THINGS TO DO —
1) In the passage on sodium reduction, whose process is Health Canada's process patterned after?
2) Write out the part of the passage on sodium reduction starting at "The Working Group" and ending at "affect blood pressure.".

The Working Group has met on several occasions to establish a common knowledge base and to develop strategies for reducing dietary sodium consumption among Canadians. The process that Health Canada is following is patterned after that carried out by the Food Standards Agency in the UK – that is, no discussion of the science, but rather an immediate move to sodium reduction programs and policies. The concerns over salt are chiefly based upon its ability to affect blood pressure.

==Debate==
There is some debate on the impact of sodium reduction upon blood pressure. The salt industry and some food and beverage producers emphasize the heterogeneous impact of sodium on individuals. For example, they observe that about 30% of normotensive individuals experience a drop in blood pressure, while about 20% of normotensive individuals experience an increase in blood pressure - the remaining population showing no effect. As a consequence, some argue that programs to reduce salt will not hold the same benefits for everyone and policies to arbitrarily promote salt reduction will discriminate against a certain segment of the population. They argue that an across the board reduction in dietary sodium may not be the right approach and the outcome may lead to unintended consequences for Canadian consumers.

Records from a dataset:
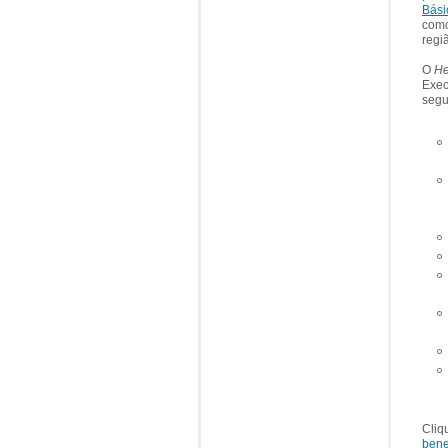
Bási
como
regi
O
He
Exec
segu
Cliq
bene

SOLUTIONS —
1) The Food Standards Agency in the UK.

2)
The Working Group has met on several occasions to establish a common knowledge base and to develop strategies for reducing dietary sodium consumption among Canadians. The process that Health Canada is following is patterned after that carried out by the Food Standards Agency in the UK – that is, no discussion of the science, but rather an immediate move to sodium reduction programs and policies. The concerns over salt are chiefly based upon its ability to affect blood pressure.